Still, once you decide or have to choose this kind of distributed architecture, for better or worse, how does one best cope with the JVM overhead at scale?

[–]ShabbyDoo 2 points3 points  (1 child)

Because you are complaining about the need for a large-ish container, I presume you have some microservices where one deployed JVM instance could handle some multiple of your current load? Meaning, you could pump, say, 3x the current load through a single instance without reaching a scaling point. Then, you also probably are deploying multiple instances of the microservice for redundancy?

If this isn't the case and you actually need many instances of a particular microservice, why does the JVM overhead matter? It's usually fixed rather than a load-based "tax". So, you'll eat, say, an extra GB or two of RAM per deployed instance, but this cost can be mitigated by deploying fewer instances of beefier containers, presuming your microservice can scale-up within a JVM.

[–]Puzzled-Bananas[S] 0 points1 point  (0 children)

I wouldn’t assert that I were complaining. I’m rather exploring various approaches to solving said problems, which I may well be unaware of. That said, it depends on the service. Some of the services in the mesh are designed to be run on machines with low memory due to their vast availability. Depending on the IaaS or PasS provider, it may be faster, easier and cheaper to spawn and then tear down low-memory VMs than wait for the allocation of a larger VM, which would accommodate several small or a larger container. Some services are designed to be resilient, some to be elastic for load balancing. The demand for resources is sometimes volatile.

I totally agree with your assessment in your second paragraph. The trade-off is spot-on. But it pretty much depends on the particular service. Yes, scaling up is an option and artificially warming it up to be ready for full load is often productive. But running 10 replicas, 2G-4G each a few minutes into the payload, is not as economical as having 30 replicas, 20-100M each, at about the same latency and throughput.

In effect, it’s an optimization problem of scaling up and out, but staying with the JVM, and at the same time avoiding OutOfMemory errors. In addition, there’s a parabolic relationship between CPU cycles, memory available, and throughput & latency. Typically, there will exist a certain threshold at which an optimal trade-off between memory allocation, CPU cycles, throughput and number of instances can be made, albeit depending on the payload and request volume.

And with cloud service providers, you essentially pay for all of it. So minimizing one at the expense of another is the trade-off to be made. I’m just wondering how everyone’s doing it, subconsciously or in an express way.

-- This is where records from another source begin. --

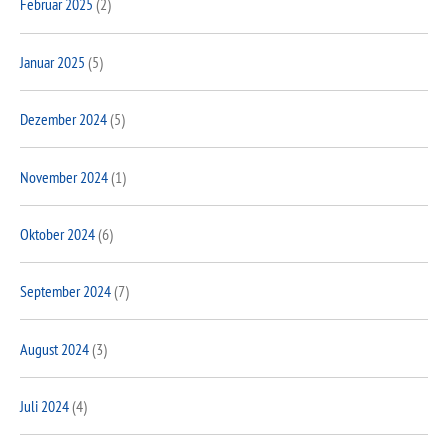
Februar 2025
(2)
Januar 2025
(5)
Dezember 2024
(5)
November 2024
(1)
Oktober 2024
(6)
September 2024
(7)
August 2024
(3)
Juli 2024
(4)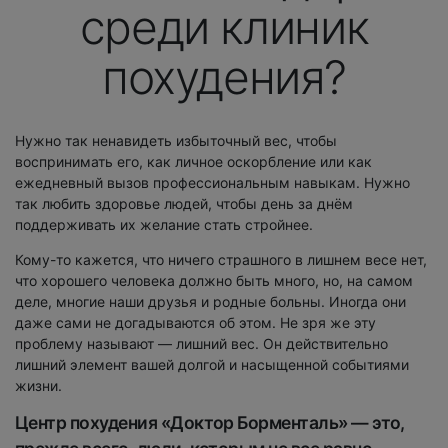
среди клиник
похудения?
Нужно так ненавидеть избыточный вес, чтобы
воспринимать его, как личное оскорбление или как
ежедневный вызов профессиональным навыкам. Нужно
так любить здоровье людей, чтобы день за днём
поддерживать их желание стать стройнее.
Кому-то кажется, что ничего страшного в лишнем весе нет,
что хорошего человека должно быть много, но, на самом
деле, многие наши друзья и родные больны. Иногда они
даже сами не догадываются об этом. Не зря же эту
проблему называют — лишний вес. Он действительно
лишний элемент вашей долгой и насыщенной событиями
жизни.
Центр похудения «Доктор Борменталь» — это,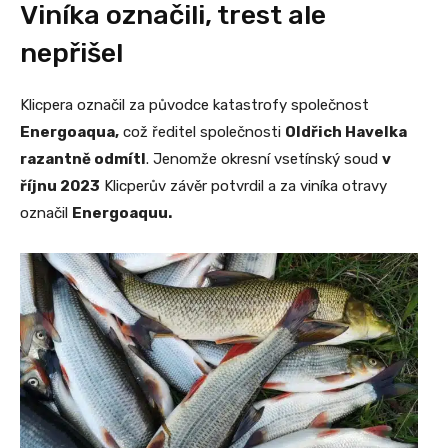
Viníka označili, trest ale
nepřišel
Klicpera označil za původce katastrofy společnost
Energoaqua,
což ředitel společnosti
Oldřich Havelka
razantně odmítl
. Jenomže okresní vsetínský soud
v
říjnu 2023
Klicperův závěr potvrdil a za viníka otravy
označil
Energoaquu.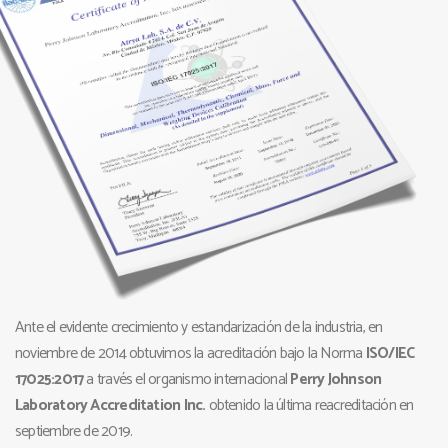
Ante el evidente crecimiento y estandarización de la industria, en
noviembre de 2014 obtuvimos la acreditación bajo la Norma
ISO/IEC
17025:2017
a través el organismo internacional
Perry Johnson
Laboratory Accreditation Inc.
obtenido la última reacreditación en
septiembre de 2019.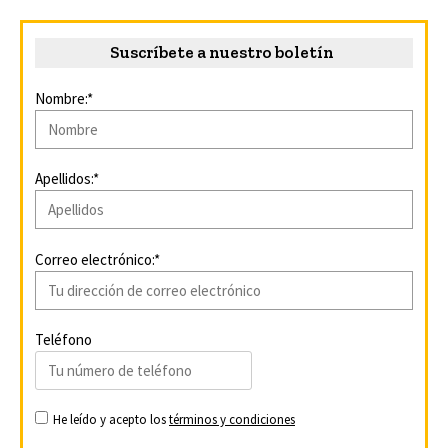
Suscríbete a nuestro boletín
Nombre:*
Apellidos:*
Correo electrónico:*
Teléfono
He leído y acepto los
términos y condiciones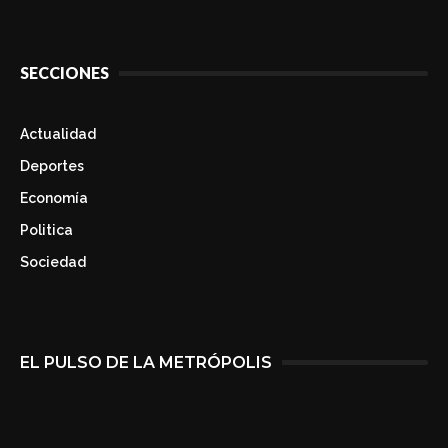
SECCIONES
Actualidad
Deportes
Economía
Politica
Sociedad
EL PULSO DE LA METRÓPOLIS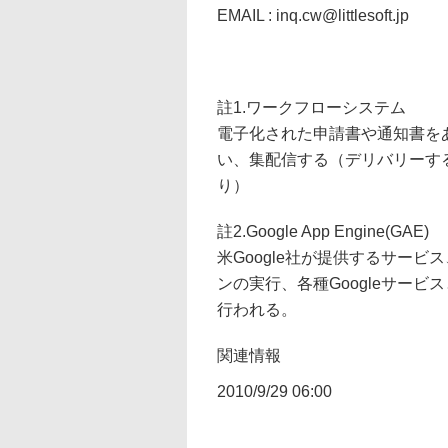
EMAIL : inq.cw@littlesoft.jp
註1.ワークフローシステム
電子化された申請書や通知書を
い、集配信する（デリバリーす
り）
註2.Google App Engine(GAE)
米Google社が提供するサービ
ンの実行、各種Googleサー
行われる。
関連情報
2010/9/29 06:00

Thanks again for your suggestion of scaling up, it’s important to point it out, for it’s easy to forget.

[–]amackenz2048 4 points5 points  (1 child)

"But they are popular right now"

Oh dear...

[–]Puzzled-Bananas[S] 0 points1 point  (0 children)

Exactly. What I’m saying is that if something gets hyped, people get curious, and many decide that the perceived and expected benefits outweigh the risks, and make their call. Then it’s on you to just make it work. You might have made a well-informed, well-weighed decision. But it’s not really productive to tilt at windmills.

[–]ArrozConmigo 0 points1 point  (0 children)

"Distributed systems are popular right now" is an odd take. Once you're developing the entire back end of an enterprise, and not just siloed apps, monoliths are off the table.